Keyboard: Microsoft Comfort Curve 2000 on PC, Magic Keyboard (2. Generation)
on Mac

I really like the MS Wheel Mouse Optical, unfortunately it is no longer
produced. I tried different mice, but I think I like it that much, because it
has lower DPI (400 DPI) than an average mouse (about 1000 DPI). Nowadays it is
difficult to get a mouse with 400 DPI.

------
benjaminmikiten
HHKB2 with a CRT LaserTRAC trackball.

Got another Ergodox after hankering to try it again after selling my first
after a couple months, waiting until I have a little less work to transition
over to it as my WPM drops to about 10 while I'm learning.

------
amarraja
I use a Logitech Wave at the office. It's not a fully ergonomic keyboard, but
has a slight, well, wave. It's comfortable to use all day, but isn't too
drastically different to affect my typing style on a laptop keyboard when I
get home.

------
remlov
Keyboard: MasterKeys Pro S Mechanical Keyboard Tenkeyless

Mouse: LOGITECH TrackMan Wheel Optical USB/PS2

I have at least 3 TrackMan Wheel's, one I always bring to use at the current
place of work.

------
zinxq
Keyboard - Kinesis: [https://www.kinesis-
ergo.com/shop/advantage2-graphite/](https://www.kinesis-
ergo.com/shop/advantage2-graphite/)

Mouse: Xmonad

------
arduin0mancer
MX Master Wireless + Original Apple Wireless kb (non-shallow keys)
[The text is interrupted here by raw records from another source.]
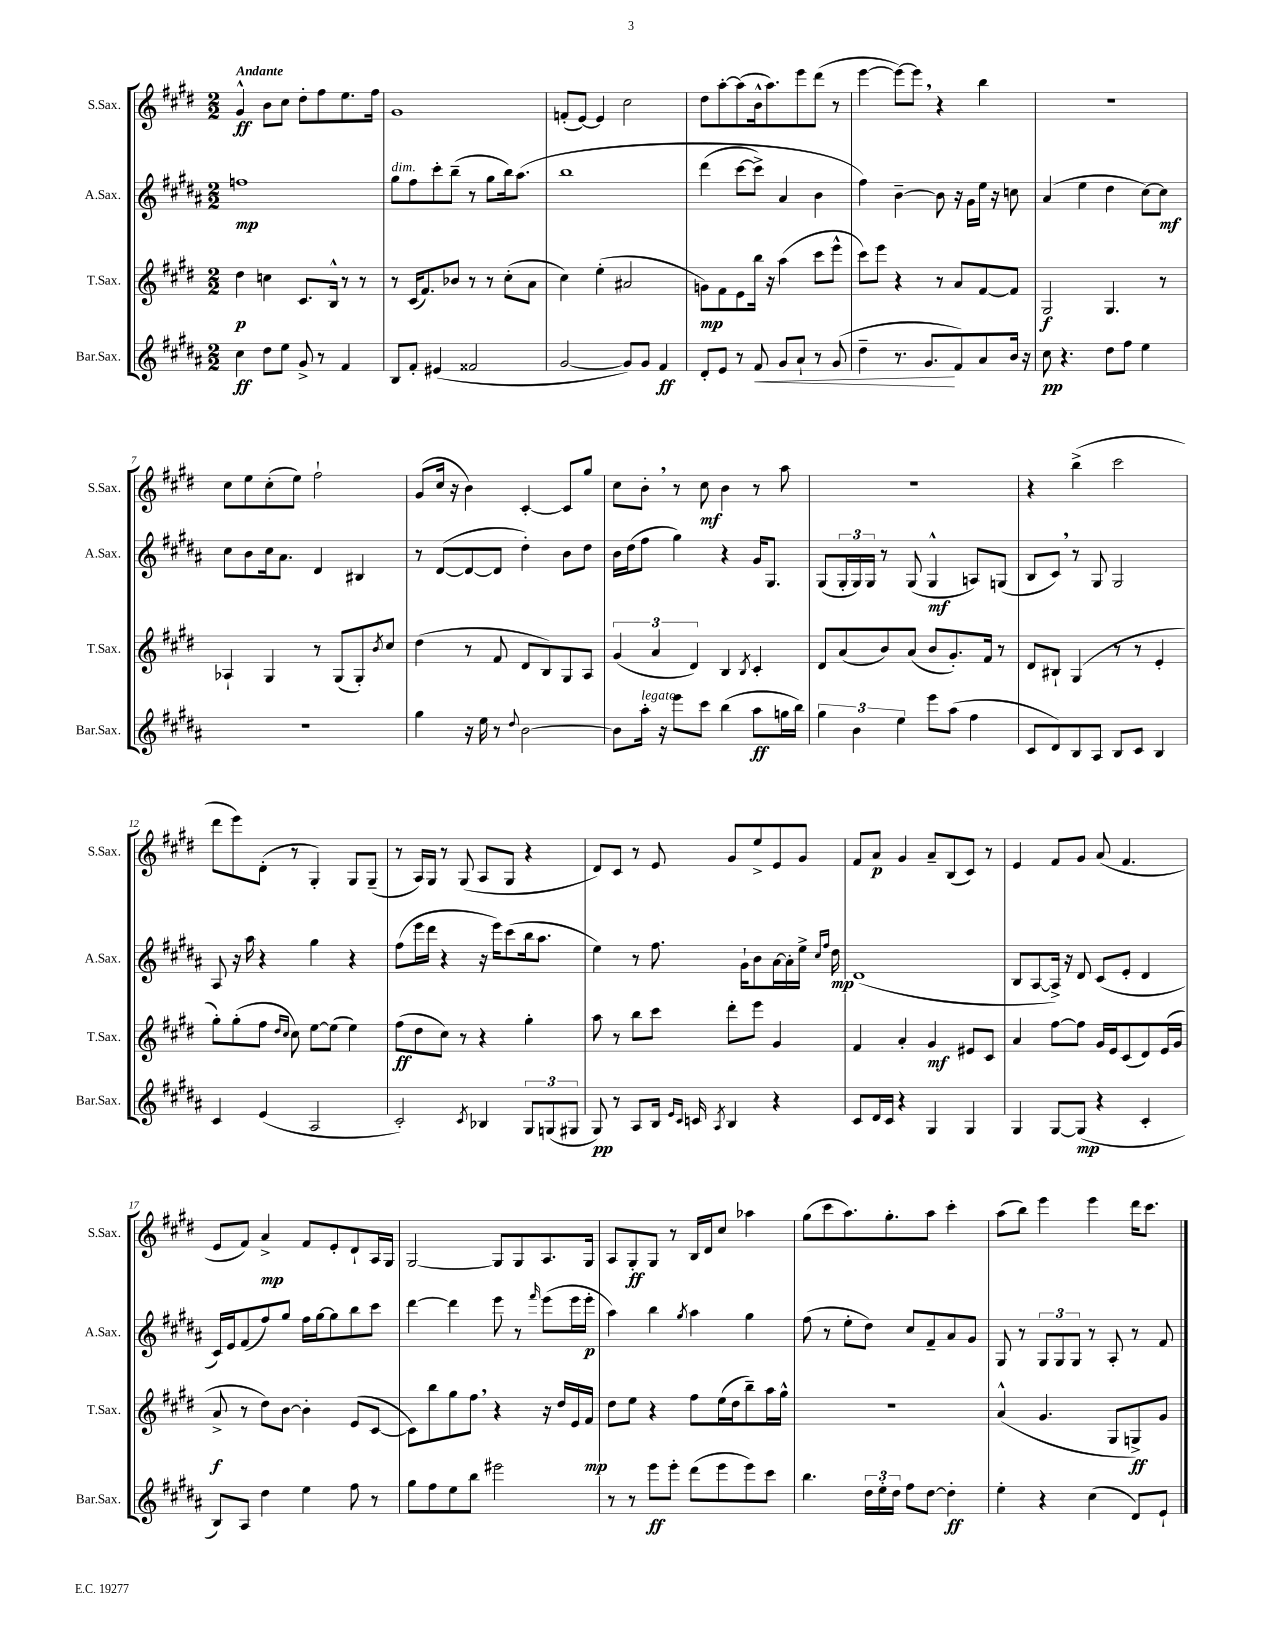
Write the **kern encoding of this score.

**kern	**kern	**kern	**kern
*staff4	*staff3	*staff2	*staff1
*clefG2	*clefG2	*clefG2	*clefG2
*k[f#c#g#d#a#]	*k[f#c#g#d#]	*k[f#c#g#d#a#]	*k[f#c#g#d#]
*M2/2	*M2/2	*M2/2	*M2/2
4cc#	4dd#	1ff	4g#^^
8dd#	4cc	.	8b
8ee	.	.	8cc#
8g#^	8.c#	.	8dd#'
8r	.	.	8ff#
.	16B^^	.	.
4f#	8r	.	8.ee
.	8r	.	.
.	.	.	16ff#
=	=	=	=
8B	8r	8gg#	1g#
8f#'	(16c#	8ff#	.
.	8.f#)	.	.
(4e#	.	8ccc#'	.
.	8b-	(8bb~	.
2f##	8r	8r	.
.	8r	8gg#	.
.	(8cc#'	16bb)	.
.	.	&(8.aa#	.
.	8a	.	.
=	=	=	=
[2g#	4cc#)	1bb	(8f'
.	.	.	[8e)
.	(4ee'	.	4e]
8g#])	2a#	.	2cc#
8g#	.	.	.
4f#	.	.	.
=	=	=	=
8d#'	8g)	(4ddd#	8dd#
8e	8f#	.	[8aa'
8r	8e	[8ccc#	(8aa]
8f#	16bb	8ccc#^])	16b^^
.	16r	.	8.aa)
8g#	(4aa	4a#	.
8a#`	.	.	8eee
8r	8ccc#	4b	(8ddd#
(8g#	8eee^^	.	8r
=	=	=	=
4dd#~	8ccc#)	4ff#&)	[4eee
.	8eee	.	.
8.r	4r	[4b~	8eee_)
.	.	.	8eee]
8.g#	.	.	.
.	8r	8b]	4r
8f#)	8a	16r	.
.	.	16g#	.
8a#	[8f#	16ee	4bb
.	.	16r	.
16b	8f#]	8cc	.
16r	.	.	.
=	=	=	=
8cc#	2G#	(4a#	1r
4.r	.	.	.
.	.	4ee	.
8dd#	4.G#	4dd#	.
8ff#	.	.	.
4ee	.	[8cc#)	.
.	8r	8cc#]	.
=	=	=	=
1r	4A-`	8cc#	8cc#
.	.	8b	8ee
.	4G#	16cc#	(8cc#'
.	.	8.a#	.
.	.	.	8ee)
.	8r	4d#	2ff#`
.	(8G#	.	.
.	8G#')	4B#	.
.	8qb	.	.
.	8cc#	.	.
=	=	=	=
4gg#	(4dd#	8r	(8g#
.	.	([8d#	16cc#
.	.	.	16r
16r	8r	8d#_	4b)
16ee	.	.	.
8r	8f#	8d#]	.
8qqdd#	.	.	.
[2b	8d#	4dd#')	[4c#'
.	8B)	.	.
.	8G#	8b	8c#]
.	8A	8dd#	8gg#
=	=	=	=
8b]	(6g#	16b	8cc#
.	.	(16dd#	.
16aa#'	.	8ff#	8b'
.	6a	.	.
16r	.	.	.
8eee	.	4gg#)	8r
.	6d#)	.	.
8ccc#	.	.	8cc#
(4bb	4B	4r	4b
.	8qB	.	.
8aa#	4c#'	16g#	8r
.	.	8.G#	.
16gg	.	.	8aa
16bb)	.	.	.
=	=	=	=
6gg#	8d#	(8G#	1r
.	(8a	24G#'	.
6b	.	24G#)	.
.	.	24G#	.
.	8b)	8r	.
6ee	.	.	.
.	(8a	(8G#	.
8eee	8b	4G#^^	.
(8aa#	8.g#')	.	.
4ff#	.	8A)	.
.	16f#	.	.
.	8r	(8G	.
=	=	=	=
8c#	8d#	8B	4r
8d#)	8B#`	8c#)	.
8B	(4G#	8r	(4bb^
8A#	.	8G#	.
8B	8r	2G#	2ccc#
8c#	8r	.	.
4B	4e'	.	.
=	=	=	=
4c#	8gg#')	8A#	8ddd#
.	(8gg#'	16r	8eee)
.	.	16aa#	.
(4e	8ff#	4r	(8d#'
.	16qqdd#	.	.
.	16qqcc#	.	.
.	8cc#)	.	8r
2A#	[8ee	4gg#	4G#')
.	(8ee]	.	.
.	4ee)	4r	8G#
.	.	.	(8G#~
=	=	=	=
2c#')	(8ff#	(8ff#	8r
.	8dd#	16eee	16A)
.	.	16ddd#	16G#
.	8cc#)	4r	8r
.	8r	.	(8G#
8qc#	.	.	.
4B-	4r	16r	8A
.	.	16eee)	.
.	.	(8ccc#	8G#
12G#	4gg#'	16bb	4r
.	.	8.aa#	.
(12G	.	.	.
12G#	.	.	.
=	=	=	=
8G#)	8aa	4ee)	8d#)
8r	8r	.	8c#
8A#	8bb	8r	8r
16B	8ccc#	8.ff#	8e
16qqe	.	.	.
16qqc#	.	.	.
16c	.	.	.
8qA#	.	.	.
4B	8ddd#'	.	8g#
.	.	16g#`	.
.	8eee	8b	8ee^
4r	4g#	[16a#	8e
.	.	16a#']	.
.	.	16ee^	8g#
.	.	16qqcc#	.
.	.	16qqff#	.
.	.	16dd#	.
=	=	=	=
8c#	4f#	(1d#	8f#
16d#	.	.	8a
16c#	.	.	.
4r	4a'	.	4g#
4G#	4g#	.	8a~
.	.	.	(8B
4G#	8e#	.	8c#)
.	8c#	.	8r
=	=	=	=
4G#	4a	8B	4e
.	.	[8A#	.
[8G#	[8ff#	16A#^])	8f#
.	.	16r	.
(8G#]	8ff#]	8d#	8g#
4r	16g#	(8c#	(8a
.	16e	.	.
.	(8c#	8e'	4.f#
4c#'	8d#)	4d#	.
.	(16e	.	.
.	16g#	.	.
=	=	=	=
8B)	8a^	16c#)	8e
.	.	16e	.
8A#	8r	(8f#	8f#)
4dd#	8dd#)	8ff#)	4a^
.	[8b	8gg#	.
4ee	4b']	16ff#	8f#
.	.	[16gg#	.
.	.	8gg#]	8e'
8ff#	(8e	8bb	8d#`
8r	[8c#	8ccc#	16A
.	.	.	16G#
=	=	=	=
8gg#	8c#])	[4ddd#	[2G#
8ff#	8bb	.	.
8ee	8gg#	4ddd#]	.
8bb	8ff#	.	.
2eee#	4r	8eee	8G#]
.	.	8r	8G#
.	.	16qqfff#	.
.	16r	(8eee	8.A
.	16dd#	.	.
.	16e	16eee	.
.	16f#	16eee'	16G#
=	=	=	=
8r	8dd#	4aa#)	8A
8r	8ee	.	8G#'
8eee	4r	4bb	8G#
8eee'	.	.	8r
.	.	8qgg#	.
(8ddd#	8ff#	4aa#	16B
.	.	.	16d#
8eee	(16ee	.	8cc#
.	16dd#	.	.
8eee)	8bb~)	4gg#	4aa-
8ccc#	16aa	.	.
.	16gg#^^	.	.
=	=	=	=
4.bb	1r	(8ff#	(8gg#
.	.	8r	8ccc#
.	.	8ee'	8.aa)
24dd#	.	8dd#)	.
24ee'	.	.	.
.	.	.	8.gg#'
24dd#	.	.	.
8ff#	.	8cc#	.
[8dd#	.	8f#~	8aa
4dd#']	.	8a#	4ccc#'
.	.	8g#	.
=	=	=	=
4ee'	(4a^^	8G#	(8aa
.	.	8r	8bb)
4r	4.g#	12G#	4eee
.	.	12G#	.
.	.	12G#	.
(4cc#	.	8r	4eee
.	8G#	8A#'	.
8d#)	8G^)	8r	16ddd#
.	.	.	8.ccc#
8e`	8g#	8f#	.
==	==	==	==
*-	*-	*-	*-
I know I should probably check out mechanical keyboards, but I'm just too damn
used to the MacBook keys.

------
rerx
ThinkPad Compact USB Keyboard with TrackPoint

And a mouse at its side that I am less picky about.

------
kzisme
MX Master Wireless + Das Keyboard Pro (Work) Razer Death Adder + HHKB Pro 2
(Home)

------
RUG3Y
Das Keyboard + Logitech G602.

I also have a cheap Monoprice mech kb that is actually pretty nice.

------
valine
keyboard: dasKeyboard Ultimate Model S

mouse: Razer DeathAdder Left-hand edition

------
madamelic
Poker 2 at home. Pok3r at work. (Cherry Browns)

Logitech M560 at home and work

------
eb0la
Im in love with my Logitech m550 Bluetooth keyboard.

------
saluki
magic keyboard | magic mouse 2 (recently moved back to mouse from trackpad)